The crudest ranking for state educational ranking can be made by summing the scale scores from all four tests for each state and sorting.

Doing this with the most recent scores from 2009 shows Maine to rank 13th out of 50 states, tied with Colorado and Ohio. This should serve as an absolute benchmark for placing Maine’s schools in the national context - irrefutably in the top third.

NAEP - plotted against affluence

But if instead of absolute measure what we’re searching for is some evidence of successful educational practice - indeed the effort and “value added” by each state’s schools, it is necessary to view these aggregated NAEP scores through a lens of the relative advantage of each state’s population of students.

The most straightforward measure of relative advantage is relative income, a measure which correlates broadly with test scores in most investigations.

The graph below plots the aggregated NAEP scores from above against each state’s median household income.

On one axis, the array shows Maine horizontally aligned with its peers in average test performance - a group which includes Ohio, Colorado, Virginia, Kansas, South Dakota, and Maryland.

On the other axis, the array shows Maine vertically aligned with its peers in average affluence: Kansas, South Dakota, Ohio, Idaho, Michigan, and Arizona.

The up-sloping linear trend-line, running from Arkansas on the left side up through Oregon and Colorado, represents a mean relationship between income and test scores. It also suggests an isometric reference parallel to the trend-line for measuring relative equivalence of educational outcome in relation to an adjusted baseline of advantage.

In this respect, the array suggests that Maine’s peers in educational effort and outcome may instead be Kentucky, Indiana, Pennsylvania, and Minnesota. In this frame, Maine schools may in fact be credited with “adding value” beyond those of Connecticut, New Jersey, and New Hampshire, despite those states’ higher aggregate scores.

Arraying the same test scores against each state's percentage of students eligible for federal lunch subsidy shows a similar pattern.

States likely to model for improvement

Strikingly, this suggests the states that Maine should be looking toward for models for improvement - and they are relatively few. It will surprise hardly anyone that Massachusetts and Vermont could be states from which Maine might learn something. But it appears that Montana, Minnesota, and North Dakota could serve as good examples applicable to Maine’s circumstances as well.

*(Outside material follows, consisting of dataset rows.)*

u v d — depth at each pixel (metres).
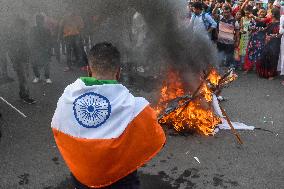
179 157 4.75
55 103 6.69
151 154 1.98
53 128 2.00
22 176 4.31
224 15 8.77
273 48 8.29
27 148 5.00
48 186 4.12
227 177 4.31
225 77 5.67
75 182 2.14
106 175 1.95
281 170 4.49
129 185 2.05
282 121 6.00
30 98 6.82
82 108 1.92
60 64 9.37
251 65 8.85
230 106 6.64
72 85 1.99
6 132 5.48
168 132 5.45
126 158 1.93
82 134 1.92
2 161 4.64
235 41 9.02
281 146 5.12
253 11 9.82
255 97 7.17
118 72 2.09
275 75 8.62
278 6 8.53
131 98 1.96
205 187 4.09
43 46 7.50
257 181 4.24
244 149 5.00
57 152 4.90
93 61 2.02
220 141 5.21
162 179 4.23
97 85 1.93
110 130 1.90
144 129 1.95
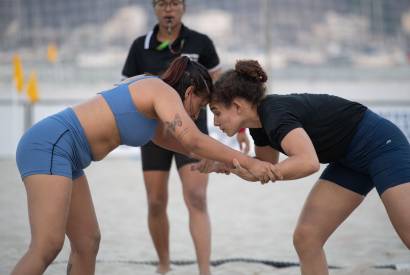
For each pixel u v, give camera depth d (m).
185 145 5.87
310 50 76.50
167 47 8.66
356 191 6.35
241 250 10.43
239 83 5.91
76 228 6.37
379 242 10.78
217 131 20.42
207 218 8.34
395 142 6.07
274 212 13.88
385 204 5.95
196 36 8.80
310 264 6.31
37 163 5.72
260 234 11.66
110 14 72.38
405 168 5.91
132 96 6.02
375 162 6.03
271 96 6.04
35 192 5.67
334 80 54.31
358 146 6.09
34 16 67.31
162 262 8.92
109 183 17.95
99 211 13.85
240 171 5.80
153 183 8.52
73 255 6.51
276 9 79.38
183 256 10.04
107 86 48.97
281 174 5.48
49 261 5.60
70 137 5.87
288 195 16.17
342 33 77.81
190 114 6.48
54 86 48.00
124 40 71.31
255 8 76.62
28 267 5.42
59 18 69.06
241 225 12.48
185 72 6.32
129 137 6.11
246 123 6.08
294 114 5.82
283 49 76.69
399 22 74.94
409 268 8.78
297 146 5.46
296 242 6.36
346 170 6.37
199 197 8.30
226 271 8.98
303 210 6.43
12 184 17.67
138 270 9.01
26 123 23.94
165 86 6.06
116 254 10.06
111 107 5.98
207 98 6.42
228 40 71.75
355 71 55.38
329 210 6.32
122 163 22.39
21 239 10.86
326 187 6.40
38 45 65.94
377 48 74.56
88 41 69.50
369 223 12.47
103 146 6.08
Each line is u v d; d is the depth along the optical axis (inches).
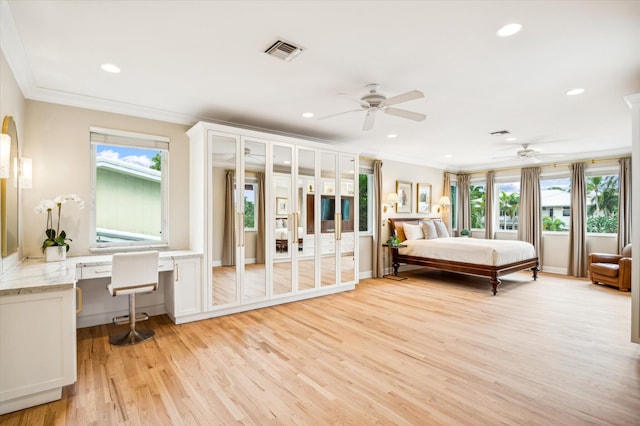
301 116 170.6
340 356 113.3
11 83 104.5
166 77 122.4
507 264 214.5
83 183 142.6
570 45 98.1
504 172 313.6
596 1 77.2
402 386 93.7
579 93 136.4
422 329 140.6
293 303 181.3
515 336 132.9
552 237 281.1
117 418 78.7
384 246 263.1
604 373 101.7
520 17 84.2
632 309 115.3
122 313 150.7
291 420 78.3
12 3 78.4
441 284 234.7
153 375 99.3
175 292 144.6
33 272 100.6
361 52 103.4
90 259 131.7
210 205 152.9
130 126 153.9
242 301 163.6
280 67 114.0
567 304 181.3
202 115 168.2
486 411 81.7
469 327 143.6
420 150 258.2
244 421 77.7
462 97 142.1
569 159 272.2
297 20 86.1
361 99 138.8
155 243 161.8
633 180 114.9
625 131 196.5
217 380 96.6
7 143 89.4
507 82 126.1
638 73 117.1
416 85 129.4
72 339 87.0
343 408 83.0
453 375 100.3
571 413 80.8
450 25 88.0
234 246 161.2
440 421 77.7
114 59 108.3
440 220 301.9
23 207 128.6
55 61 109.4
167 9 81.1
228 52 103.7
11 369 80.1
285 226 180.1
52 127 135.9
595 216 263.3
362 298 193.3
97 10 81.5
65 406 83.4
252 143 166.9
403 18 84.9
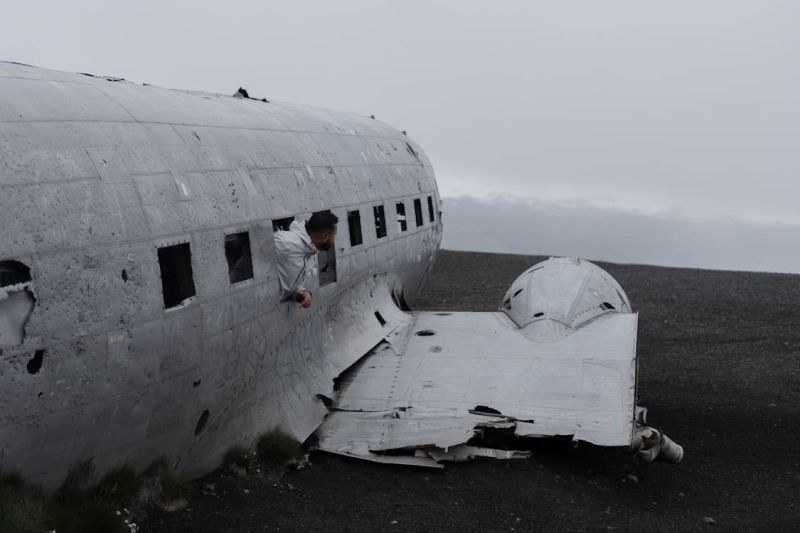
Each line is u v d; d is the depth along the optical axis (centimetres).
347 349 912
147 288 552
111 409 530
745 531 703
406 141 1312
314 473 740
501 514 687
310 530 617
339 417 830
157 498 590
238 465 691
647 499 768
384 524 646
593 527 682
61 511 496
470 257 2561
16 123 498
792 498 797
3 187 465
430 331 988
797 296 1948
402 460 771
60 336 483
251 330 696
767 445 973
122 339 529
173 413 597
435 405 829
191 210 615
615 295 1048
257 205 718
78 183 513
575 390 828
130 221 545
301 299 760
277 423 752
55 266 482
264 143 796
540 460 823
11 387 457
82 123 551
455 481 748
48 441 489
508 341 938
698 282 2155
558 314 959
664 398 1165
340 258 912
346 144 1024
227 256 739
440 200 1412
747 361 1374
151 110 648
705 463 897
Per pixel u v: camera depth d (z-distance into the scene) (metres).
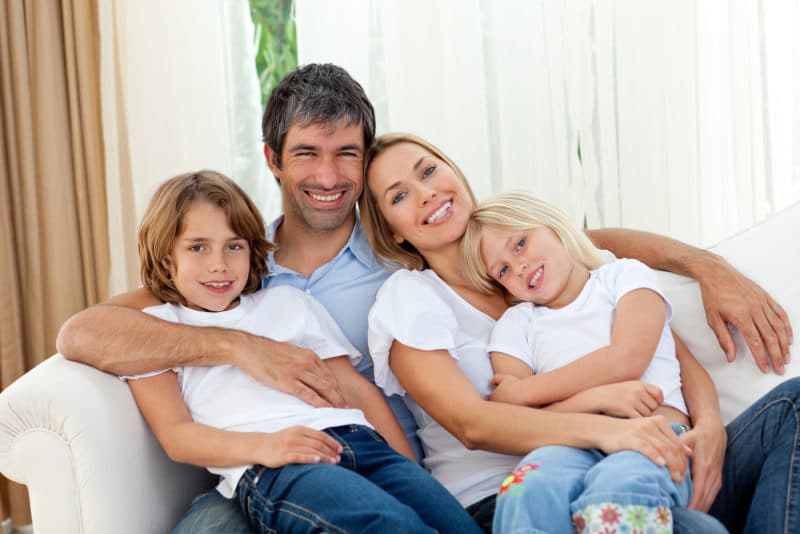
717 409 1.58
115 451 1.49
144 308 1.71
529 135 2.60
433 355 1.64
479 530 1.45
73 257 2.58
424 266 1.88
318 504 1.38
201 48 2.54
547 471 1.33
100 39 2.52
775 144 2.61
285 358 1.61
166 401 1.57
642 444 1.37
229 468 1.51
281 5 2.64
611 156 2.60
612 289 1.70
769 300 1.68
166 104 2.54
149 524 1.54
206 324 1.70
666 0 2.54
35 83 2.51
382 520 1.33
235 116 2.62
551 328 1.68
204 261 1.68
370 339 1.72
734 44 2.56
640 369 1.57
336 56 2.56
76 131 2.53
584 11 2.56
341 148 1.83
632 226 2.61
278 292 1.79
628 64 2.56
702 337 1.74
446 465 1.67
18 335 2.56
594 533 1.25
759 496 1.37
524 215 1.74
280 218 2.00
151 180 2.55
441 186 1.78
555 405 1.56
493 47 2.59
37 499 1.47
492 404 1.55
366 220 1.89
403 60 2.54
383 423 1.71
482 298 1.81
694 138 2.58
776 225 1.80
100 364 1.57
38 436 1.46
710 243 2.63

Maine's position on these charts above also should serve to caution against policy changes adopted from other states that risk moving Maine education in the opposite direction in relation to the trend-line.

The table below compares some of the characteristics that may bear upon the relative test scores and costs in these nominally high-performing states.


 State Expenditure per pupil Pupil-teacher ratio  Pop. per sq. mile  Median income  % poor  NAEP aggregate scores
 NJ $17,537 12.0 1184.1 $64,143 29% 1041
 VT $14,215 10.5 67 $50,619 30% 1042
 MA $13,586 13.6 845 $59,981 30% 1058
 ME $11,898 12.1 43 $48,032 36% 1022
 MN $10,012 15.7 66 $56,956 32% 1037
 MT $9,695 13.6 7 $42,778 36% 1031
 ND $9,168 11.6 9 $49,450 31% 1033
 US $10,792 15.3   $49,777 43% 1003


Data sources and references:


Brian Hubbell
February 4, 2011


[Download as *.pdf]

NAEP Scores

I am in no way qualified to comment on the statistical validity of the NAEP scores. However, I do wonder about the fact that the assessment is not given to all students in all Maine schools every year. Although I understand that mathematically the scores of a few can be extrapolated to the scores of the many, I think it would be good - as with the SAT being administered to all 11th grade Maine students whether planning to attend college or not - if that detail were mentioned as the NAEP scores are used in whatever context they are.

NAEP sampling and error

That's a good point, Nancy.

More information about the NAEP methodology, sampling, error, and limitations can be found on this NAEP page: Cautions in Interpreting NAEP Results. (I've now added the link to the references above.)

The key point is that, relative imprecision aside, NAEP the only assessment that is designed for consistency over time and across state lines.